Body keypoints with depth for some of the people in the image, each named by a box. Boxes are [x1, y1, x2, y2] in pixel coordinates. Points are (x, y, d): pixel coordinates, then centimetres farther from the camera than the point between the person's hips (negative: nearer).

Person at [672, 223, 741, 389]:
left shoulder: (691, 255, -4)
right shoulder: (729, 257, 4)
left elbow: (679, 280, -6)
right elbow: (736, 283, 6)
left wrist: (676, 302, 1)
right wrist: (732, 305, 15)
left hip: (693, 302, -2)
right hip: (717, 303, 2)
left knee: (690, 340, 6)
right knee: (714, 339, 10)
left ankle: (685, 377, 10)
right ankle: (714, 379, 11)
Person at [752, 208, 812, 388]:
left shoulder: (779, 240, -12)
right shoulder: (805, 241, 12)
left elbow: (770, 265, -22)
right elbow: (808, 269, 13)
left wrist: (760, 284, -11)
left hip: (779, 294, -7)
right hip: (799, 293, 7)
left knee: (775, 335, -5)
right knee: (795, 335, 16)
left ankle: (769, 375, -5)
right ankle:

TASK DETAILS: Turn the rows above into a JSON list of strings with one string per line, leaving out any blank lines.

WRITTEN REPLY:
[
  "Body keypoints with depth for some of the people in the image, each named by a box. Boxes are [x1, y1, x2, y2] in pixel coordinates. Points are (x, y, d): pixel coordinates, then centimetres farther from the camera than the point between the person's hips (negative: nearer).",
  "Person at [672, 223, 741, 389]:",
  "left shoulder: (691, 255, -4)",
  "right shoulder: (729, 257, 4)",
  "left elbow: (679, 280, -6)",
  "right elbow: (736, 283, 6)",
  "left wrist: (676, 302, 1)",
  "right wrist: (732, 305, 15)",
  "left hip: (693, 302, -2)",
  "right hip: (717, 303, 2)",
  "left knee: (690, 340, 6)",
  "right knee: (714, 339, 10)",
  "left ankle: (685, 377, 10)",
  "right ankle: (714, 379, 11)",
  "Person at [752, 208, 812, 388]:",
  "left shoulder: (779, 240, -12)",
  "right shoulder: (805, 241, 12)",
  "left elbow: (770, 265, -22)",
  "right elbow: (808, 269, 13)",
  "left wrist: (760, 284, -11)",
  "left hip: (779, 294, -7)",
  "right hip: (799, 293, 7)",
  "left knee: (775, 335, -5)",
  "right knee: (795, 335, 16)",
  "left ankle: (769, 375, -5)",
  "right ankle:"
]